##### Page text
Education, Research and a Skilled Workforce

Budget 2008 reconfirms government’s commitment to increase access to postsecondary education and training to ensure that British Columbia continues to build a skilled and knowledgeable workforce that is well positioned to meet current and future labour market challenges. The province faces skilled labour shortages in a variety of sectors – healthcare, early childhood education, applied sciences, engineering and trades – all of which play key roles in ensuring a healthy, educated and financially secure population and a sustainable provincial economy.

Post-Secondary Education and Research

Budget 2008 supports $493 million, over three years, in post-secondary funding above the 2007 base budget level. By 2010/11, provincial funding for the Ministry of Advanced Education will have risen by $549 million since 2004/05, a 30 per cent increase.

Chart 2.3.

Provincial funding has significantly increased access to post-secondary institutions throughout the province, increasing enrollment opportunities so that students with a B average in high school now have ready access to BC universities. Although access has improved, the overall number of students in the post-secondary system has increased less than previously forecast. This provides an opportunity for the province to work with post-secondary institutions to reassess current funding against program demands. Therefore, Budget 2008 takes a renewed focus on available resources inside the post-secondary system and redirects funds previously approved for seat growth to areas of high labour market demand.

This approach allows the redirection of $18 million over three years to ensure the province maintains its commitment to producing more trained doctors to meet the demands of a growing and aging population. An additional $3 million will be made available for increased nurse education and health care bursaries.

In 2007/08, government will contribute $60 million in new funding for research and innovation initiatives:

  • $50 million to Genome BC, for research that focuses on the challenges of a changing world, including climate change. This contribution is expected to attract an additional $150 million in external funding toward these research activities.
  • $10 million to Science World for structural upgrades to its landmark building and to develop an outdoor science park.
  • In addition to these allocations shown in Table 2.5, the province is also investing $95 million in 2007/08 for Climate Action research at post-secondary institutions. Further details are available in Part 1: A Budget for Climate Action.

In the coming year, government will be reviewing the Campus 2020 report which provides government with 52 recommendations on how to build on the strengths of BC’s existing post-secondary education system and transform it for the future.

Investment in current and future learners is also supported by the Budget 2007 Children’s Education Credit which provides $1,000 per newborn toward the cost of future tuition and educational expenses.
##########
##### Given records
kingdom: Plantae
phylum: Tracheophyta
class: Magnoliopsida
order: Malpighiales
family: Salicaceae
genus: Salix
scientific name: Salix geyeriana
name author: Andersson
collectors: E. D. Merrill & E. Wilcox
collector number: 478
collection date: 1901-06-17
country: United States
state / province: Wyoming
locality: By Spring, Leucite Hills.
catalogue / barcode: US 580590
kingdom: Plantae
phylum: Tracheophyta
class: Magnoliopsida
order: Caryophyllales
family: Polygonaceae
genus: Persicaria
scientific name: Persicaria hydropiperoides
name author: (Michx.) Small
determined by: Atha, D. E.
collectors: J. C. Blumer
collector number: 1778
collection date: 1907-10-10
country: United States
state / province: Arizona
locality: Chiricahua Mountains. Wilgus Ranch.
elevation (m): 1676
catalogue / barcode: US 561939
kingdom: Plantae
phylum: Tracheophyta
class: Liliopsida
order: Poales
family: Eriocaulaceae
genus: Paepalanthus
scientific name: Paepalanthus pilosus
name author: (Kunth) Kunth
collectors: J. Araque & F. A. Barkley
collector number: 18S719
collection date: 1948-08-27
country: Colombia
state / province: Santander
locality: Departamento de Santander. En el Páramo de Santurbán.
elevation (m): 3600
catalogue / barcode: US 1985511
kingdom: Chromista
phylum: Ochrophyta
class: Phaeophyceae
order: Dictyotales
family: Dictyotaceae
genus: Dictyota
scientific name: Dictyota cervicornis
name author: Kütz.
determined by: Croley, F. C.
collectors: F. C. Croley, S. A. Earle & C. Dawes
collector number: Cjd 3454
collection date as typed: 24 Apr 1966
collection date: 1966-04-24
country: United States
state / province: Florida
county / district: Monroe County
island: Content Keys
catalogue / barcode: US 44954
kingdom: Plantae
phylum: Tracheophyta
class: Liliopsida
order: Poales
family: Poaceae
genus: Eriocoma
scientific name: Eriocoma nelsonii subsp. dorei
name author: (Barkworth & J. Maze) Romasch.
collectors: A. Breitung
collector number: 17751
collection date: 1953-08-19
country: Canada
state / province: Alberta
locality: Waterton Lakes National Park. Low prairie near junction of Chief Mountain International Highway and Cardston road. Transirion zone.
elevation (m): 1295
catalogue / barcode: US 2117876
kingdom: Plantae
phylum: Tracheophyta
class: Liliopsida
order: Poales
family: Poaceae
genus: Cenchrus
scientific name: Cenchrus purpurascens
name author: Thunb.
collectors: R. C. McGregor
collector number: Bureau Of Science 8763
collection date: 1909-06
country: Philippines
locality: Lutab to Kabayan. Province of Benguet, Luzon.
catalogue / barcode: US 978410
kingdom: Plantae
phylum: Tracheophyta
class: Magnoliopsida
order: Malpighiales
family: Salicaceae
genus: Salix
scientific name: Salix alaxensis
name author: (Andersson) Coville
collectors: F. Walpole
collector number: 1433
##########
*What the task requires*.
Decide whether each statement below agrees with the budget excerpt. Answer yes or no for each, quoting the deciding words of the excerpt.
1. The $50 million contribution to Genome BC is expected to attract an additional $150 million in external funding.
2. The overall number of students in the post-secondary system has increased more than previously forecast.
3. The Campus 2020 report gives government 52 recommendations.

*Answer for the task*.
1. Yes: "This contribution is expected to attract an additional $150 million in external funding toward these research activities."
2. No: "the overall number of students in the post-secondary system has increased less than previously forecast."
3. Yes: "the Campus 2020 report which provides government with 52 recommendations"